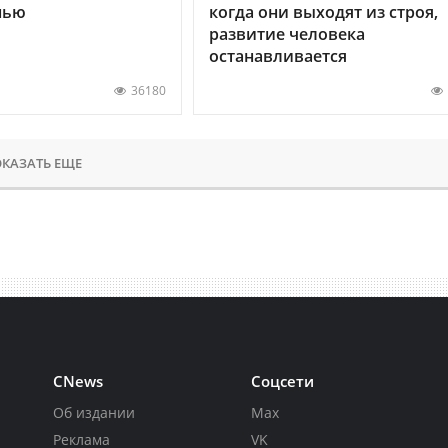
нью
когда они выходят из строя,
развитие человека
останавливается
36180
КАЗАТЬ ЕЩЕ
CNews
Соцсети
Об издании
Max
Реклама
VK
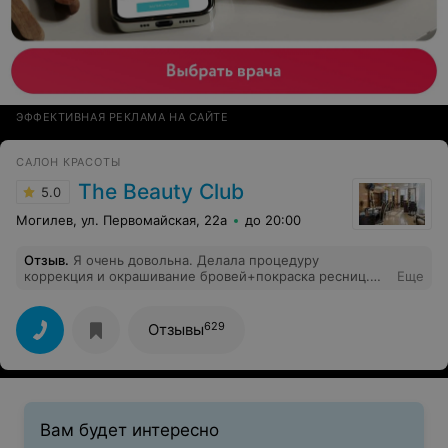
ЭФФЕКТИВНАЯ РЕКЛАМА НА САЙТЕ
САЛОН КРАСОТЫ
The Beauty Club
5.0
Могилев, ул. Первомайская, 22а
до 20:00
Отзыв
.
Я очень довольна. Делала процедуру
коррекция и окрашивание бровей+покраска ресниц.
Еще
Полный восторг, нет шаблона как под копирку, учтены
все желания, приятная стильная атмосфера в салоне. А
сама мастер-просто мастер, так аккуратно и
629
Отзывы
деликатно проделанная работа. Буду рекомндовать
всем знакомым. Спасибо
Вам будет интересно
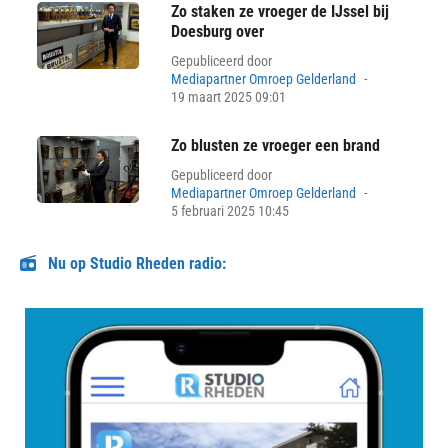
Zo staken ze vroeger de IJssel bij
Doesburg over
Gepubliceerd door
Posted
Mediapartner Omroep Gelderland
on
19 maart 2025 09:01
Zo blusten ze vroeger een brand
Gepubliceerd door
Posted
Mediapartner Omroep Gelderland
on
5 februari 2025 10:45
Nu op Studio Rheden radio:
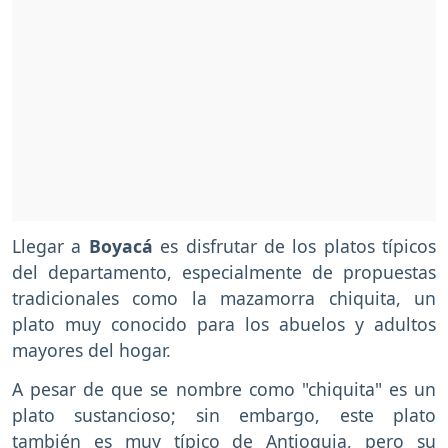
Llegar a
Boyacá
es disfrutar de los platos típicos
del departamento, especialmente de propuestas
tradicionales como la mazamorra chiquita, un
plato muy conocido para los abuelos y adultos
mayores del hogar.
A pesar de que se nombre como "chiquita" es un
plato sustancioso; sin embargo, este plato
también es muy típico de Antioquia, pero su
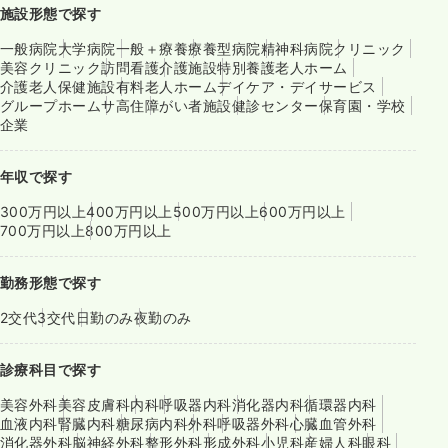
施設形態で探す
一般病院
大学病院
一般＋療養
療養型病院
精神科病院
クリニック
美容クリニック
訪問看護
介護施設
特別養護老人ホーム
介護老人保健施設
有料老人ホーム
デイケア・デイサービス
グループホーム
サ高住
障がい者施設
健診センター
保育園・学校
企業
年収で探す
300万円以上
400万円以上
500万円以上
600万円以上
700万円以上
800万円以上
勤務形態で探す
2交代
3交代
日勤のみ
夜勤のみ
診療科目で探す
美容外科
美容皮膚科
内科
呼吸器内科
消化器内科
循環器内科
血液内科
腎臓内科
糖尿病内科
外科
呼吸器外科
心臓血管外科
消化器外科
脳神経外科
整形外科
形成外科
小児科
産婦人科
眼科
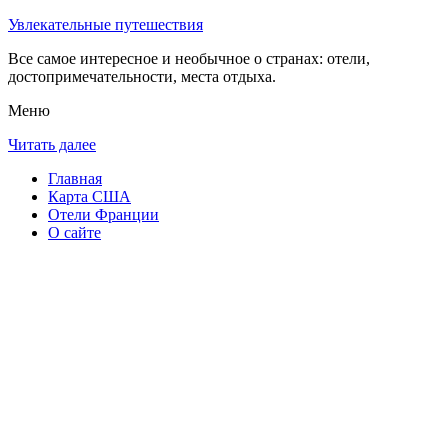
Увлекательные путешествия
Все самое интересное и необычное о странах: отели,
достопримечательности, места отдыха.
Меню
Читать далее
Главная
Карта США
Отели Франции
О сайте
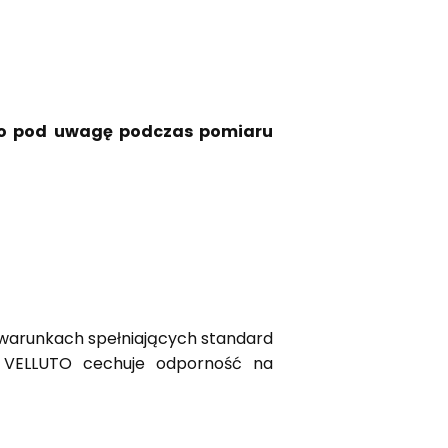
 to pod uwagę podczas pomiaru
 warunkach spełniających standard
y. VELLUTO cechuje odporność na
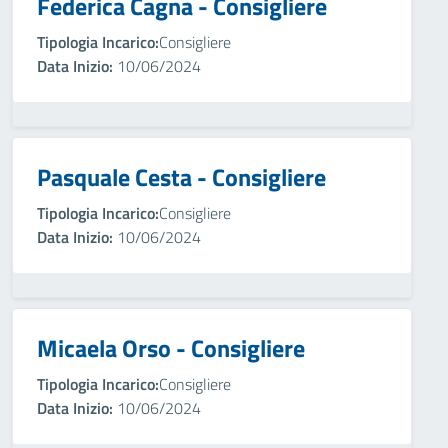
Federica Cagna - Consigliere
Tipologia Incarico:
Consigliere
Data Inizio:
10/06/2024
Pasquale Cesta - Consigliere
Tipologia Incarico:
Consigliere
Data Inizio:
10/06/2024
Micaela Orso - Consigliere
Tipologia Incarico:
Consigliere
Data Inizio:
10/06/2024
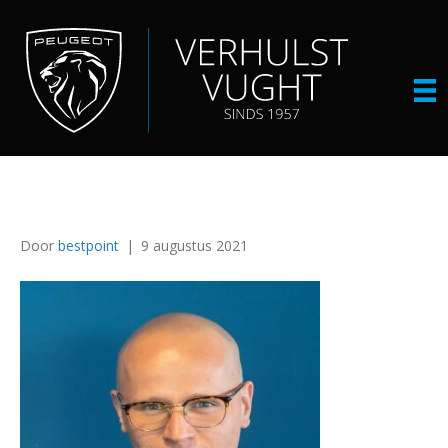
1685
Door
bestpoint
|
9 augustus 2021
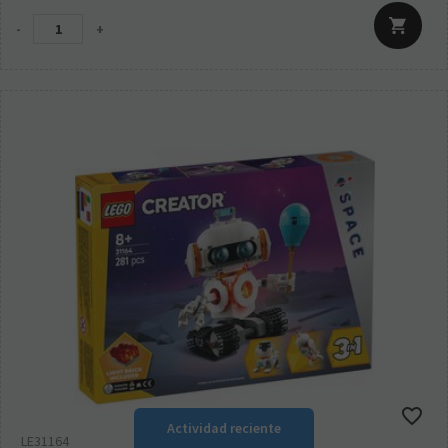
-
+
Actividad reciente
LE31164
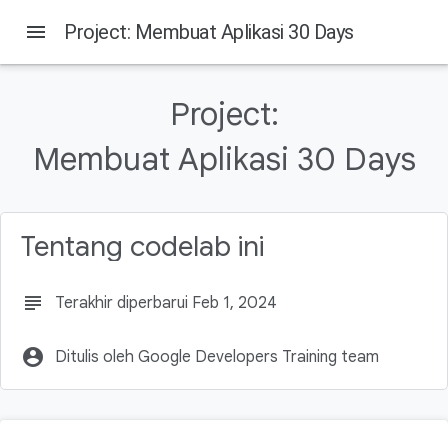
menu
Project: Membuat Aplikasi 30 Days
Pada halaman ini
1. Sebelum memulai
Project:
Prasyarat
Yang akan Anda build
Membuat Aplikasi 30 Days
Yang akan Anda butuhkan
2. Ringkasan
Tentang codelab ini
subject
Terakhir diperbarui Feb 1, 2024
account_circle
Ditulis oleh Google Developers Training team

THE PROBLEM:
With the pictures left out, output all the entries exactly.

PROBLEM SOLUTION:
нью
когда они выходят из строя,
развитие человека
останавливается
36180
КАЗАТЬ ЕЩЕ
CNews
Соцсети
Об издании
Max
Реклама
VK
ЭФФЕКТИВНАЯ РЕКЛАМА НА САЙТЕ
САЛОН КРАСОТЫ
The Beauty Club
5.0
Могилев, ул. Первомайская, 22а
до 20:00
Отзыв
.
Я очень довольна. Делала процедуру
коррекция и окрашивание бровей+покраска ресниц.
Еще
Полный восторг, нет шаблона как под копирку, учтены
все желания, приятная стильная атмосфера в салоне. А
сама мастер-просто мастер, так аккуратно и
629
Отзывы
деликатно проделанная работа. Буду рекомндовать
всем знакомым. Спасибо
Вам будет интересно
Zo staken ze vroeger de IJssel bij
Doesburg over
Gepubliceerd door
Posted
Mediapartner Omroep Gelderland
on
19 maart 2025 09:01
Zo blusten ze vroeger een brand
Gepubliceerd door
Posted
Mediapartner Omroep Gelderland
on
5 februari 2025 10:45
Nu op Studio Rheden radio:
Llegar a
Boyacá
es disfrutar de los platos típicos
del departamento, especialmente de propuestas
tradicionales como la mazamorra chiquita, un
plato muy conocido para los abuelos y adultos
mayores del hogar.
A pesar de que se nombre como "chiquita" es un
plato sustancioso; sin embargo, este plato
también es muy típico de Antioquia, pero su
施設形態で探す
一般病院
大学病院
一般＋療養
療養型病院
精神科病院
クリニック
美容クリニック
訪問看護
介護施設
特別養護老人ホーム
介護老人保健施設
有料老人ホーム
デイケア・デイサービス
グループホーム
サ高住
障がい者施設
健診センター
保育園・学校
企業
年収で探す
300万円以上
400万円以上
500万円以上
600万円以上
700万円以上
800万円以上
勤務形態で探す
2交代
3交代
日勤のみ
夜勤のみ
診療科目で探す
美容外科
美容皮膚科
内科
呼吸器内科
消化器内科
循環器内科
血液内科
腎臓内科
糖尿病内科
外科
呼吸器外科
心臓血管外科
消化器外科
脳神経外科
整形外科
形成外科
小児科
産婦人科
眼科
Увлекательные путешествия
Все самое интересное и необычное о странах: отели,
достопримечательности, места отдыха.
Меню
Читать далее
Главная
Карта США
Отели Франции
О сайте
 to pod uwagę podczas pomiaru
 warunkach spełniających standard
y. VELLUTO cechuje odporność na
Federica Cagna - Consigliere
Tipologia Incarico:
Consigliere
Data Inizio:
10/06/2024
Pasquale Cesta - Consigliere
Tipologia Incarico:
Consigliere
Data Inizio:
10/06/2024
Micaela Orso - Consigliere
Tipologia Incarico:
Consigliere
Data Inizio:
10/06/2024
1685
Door
bestpoint
|
9 augustus 2021
-
+
Actividad reciente
LE31164
menu
Project: Membuat Aplikasi 30 Days
Pada halaman ini
1. Sebelum memulai
Project:
Prasyarat
Yang akan Anda build
Membuat Aplikasi 30 Days
Yang akan Anda butuhkan
2. Ringkasan
Tentang codelab ini
subject
Terakhir diperbarui Feb 1, 2024
account_circle
Ditulis oleh Google Developers Training team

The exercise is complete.